I am a PhD candidate at the University of Sydney, Australia.My research focus is on the concept of charity as reflected in the writings of John Donne and Jonathan Swift, and more generally the intersection of religion, law and literature in Anglophone cultures of the seventeenth and early eighteenth centuries.
Favourite archive:
I'm hoping to find a favourite archive in Ireland! Visiting the library at Trinity College in Dublin is a must-do, but I've also heard very good things about Marsh's Library.
Favourite gallery/museum/heritage centre:
I love the Friends Room at the State Library of New South Wales. It is a little oasis of calm in the midst of the busyness of Sydney. A perfect place to sit and read.
Most exciting place/time period in the 18th century:
Revolutionary France in the 1790s was quite transformative for the world (but it would be exciting and terrifying in equal measure!).
Best online resource for 18th century:
I'm returning to scholarship after twenty years doing other things, so have been amazed by what is now available online. I tend to use OUP Academic Online most frequently.
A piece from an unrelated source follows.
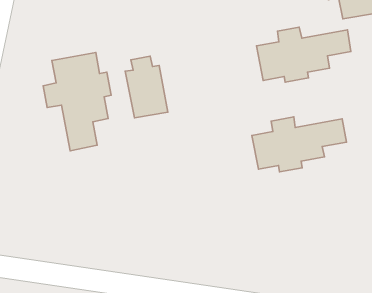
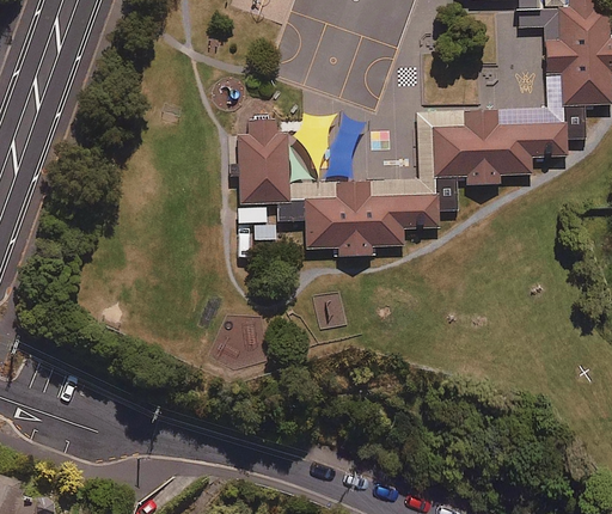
building: [43,53,111,151] -> none
building: [252,117,346,172] -> [304,180,439,257]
Best book/history of 18th-century interest:
Gulliver's Travels. It really is a tale that keeps on giving! You can read it at different ages and stages of your life and always find something new or curious in its pages.
What eighteenth-century figure would you most like to have a drink with?
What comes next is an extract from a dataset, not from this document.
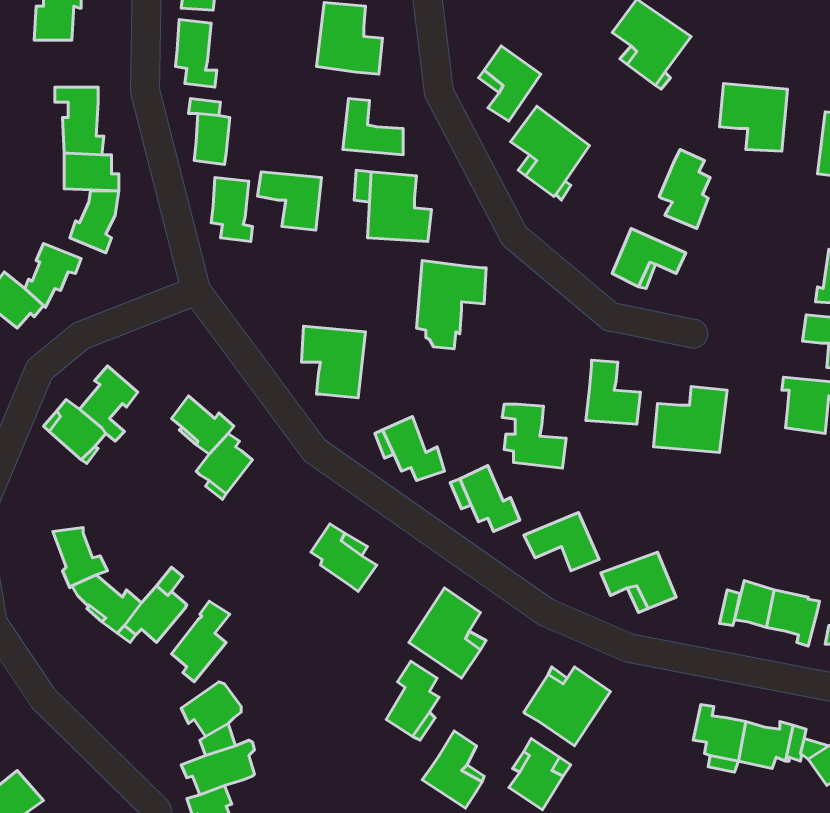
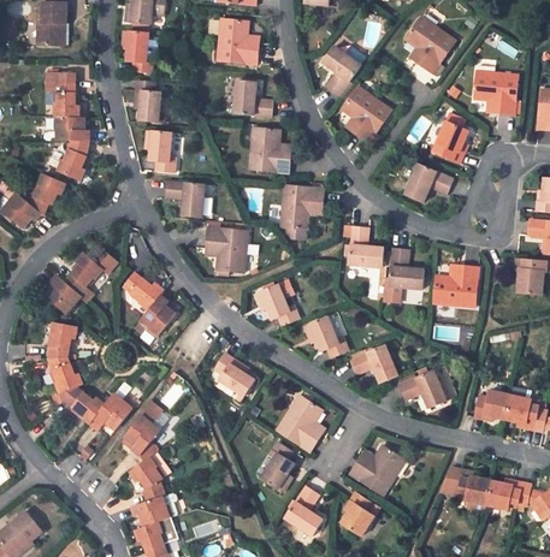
building: [257,172,322,230] -> [165,180,206,218]
building: [502,404,566,468] -> [342,226,383,267]
building: none -> [48,320,77,357]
Maybe not Swift, I would feel a little intimidated by him! I do like the idea of chatting to William Wilberforce, who by all accounts was a thoroughly decent human.
What will you be talking about at the ECIS Annual Conference?
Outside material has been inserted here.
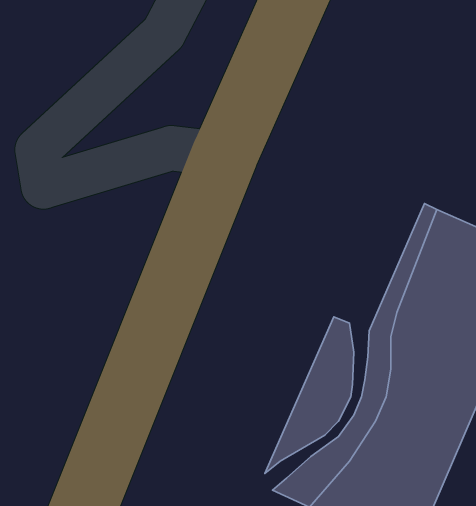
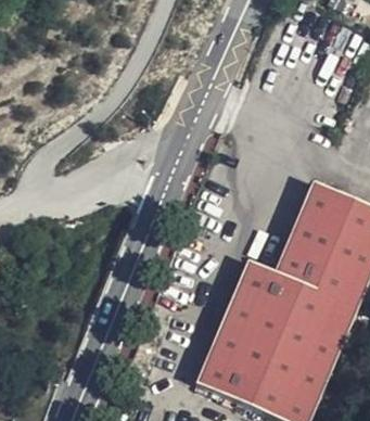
building: none -> [193,270,271,388]

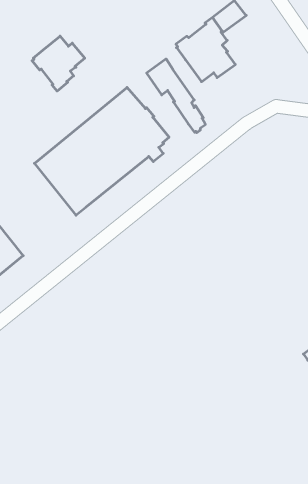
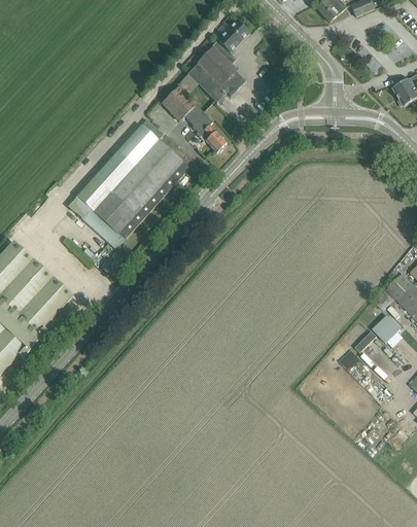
building: [32,36,85,91] -> none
My doctoral thesis considers the inter-relationship between John Donne's and Jonathan Swift's sermonic and other writings through the conceptual lens of Christian charity.
I view charity's presence and prominence in both Donne's and Swift's work―particularly in its adjectival form, 'charitable'―as suggestive of it being a perennial concept, recurrent in literature, which resists periodization. This is a different, if not wholly oppositional, perspective to that expressed in recent early modern scholarship, which has tended to emphasise charity's linguistic properties as a polysemic and evolving word.
At the upcoming ECIS conference, I will be focusing on Swift's understanding of charity in A Proposal for Giving Badges to Beggars. This text has at times been offered as proof of Swift holding beliefs that are the very antithesis of Christianity. However, Swift's views about the unsanctioned poor―beggars whom he perceives as lacking 'a proper Title to our Charity'―are actually similar in some surprising respects to those expressed by Donne, over a century before.
Whether Donne and Swift are exceptionally aligned on the specific issue of begging, or evince some broader, potentially unacknowledged continuity when it comes to the practice of charity, is a question that I am looking forward to exploring in Galway.